### Directive
Return every line in the items below that contains the string "שאמא", matching case exactly.

BEGIN Entries supplied

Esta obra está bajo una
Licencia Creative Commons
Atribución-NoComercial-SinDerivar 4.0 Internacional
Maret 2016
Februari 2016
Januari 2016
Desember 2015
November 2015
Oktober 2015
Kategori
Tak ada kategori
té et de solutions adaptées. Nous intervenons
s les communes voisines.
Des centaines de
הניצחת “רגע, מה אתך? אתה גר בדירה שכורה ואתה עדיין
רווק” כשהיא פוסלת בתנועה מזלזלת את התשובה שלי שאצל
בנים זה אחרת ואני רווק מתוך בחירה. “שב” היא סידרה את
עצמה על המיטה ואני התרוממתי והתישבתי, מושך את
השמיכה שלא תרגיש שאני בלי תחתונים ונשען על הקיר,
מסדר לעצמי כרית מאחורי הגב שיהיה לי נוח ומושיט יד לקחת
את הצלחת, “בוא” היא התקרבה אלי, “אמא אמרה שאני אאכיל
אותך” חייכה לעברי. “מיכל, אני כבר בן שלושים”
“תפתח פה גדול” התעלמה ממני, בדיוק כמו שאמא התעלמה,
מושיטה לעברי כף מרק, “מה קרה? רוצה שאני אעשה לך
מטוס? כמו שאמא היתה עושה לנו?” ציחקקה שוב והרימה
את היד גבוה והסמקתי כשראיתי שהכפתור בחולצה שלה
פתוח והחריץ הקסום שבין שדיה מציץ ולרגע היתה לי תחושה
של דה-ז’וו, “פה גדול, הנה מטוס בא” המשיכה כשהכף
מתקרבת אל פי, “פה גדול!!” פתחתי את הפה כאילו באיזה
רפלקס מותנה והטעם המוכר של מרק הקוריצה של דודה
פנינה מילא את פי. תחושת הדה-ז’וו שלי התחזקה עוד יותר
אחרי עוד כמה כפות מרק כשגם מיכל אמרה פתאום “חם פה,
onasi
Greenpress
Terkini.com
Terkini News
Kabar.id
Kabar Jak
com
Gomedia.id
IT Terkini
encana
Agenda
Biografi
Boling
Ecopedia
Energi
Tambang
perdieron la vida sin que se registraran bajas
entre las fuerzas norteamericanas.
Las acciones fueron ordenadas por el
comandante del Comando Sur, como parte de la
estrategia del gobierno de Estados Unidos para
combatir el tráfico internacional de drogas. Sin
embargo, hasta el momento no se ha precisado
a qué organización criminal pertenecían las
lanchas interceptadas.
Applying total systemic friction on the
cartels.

END Entries supplied

### Response to this task
“תפתח פה גדול” התעלמה ממני, בדיוק כמו שאמא התעלמה,
מטוס? כמו שאמא היתה עושה לנו?” ציחקקה שוב והרימה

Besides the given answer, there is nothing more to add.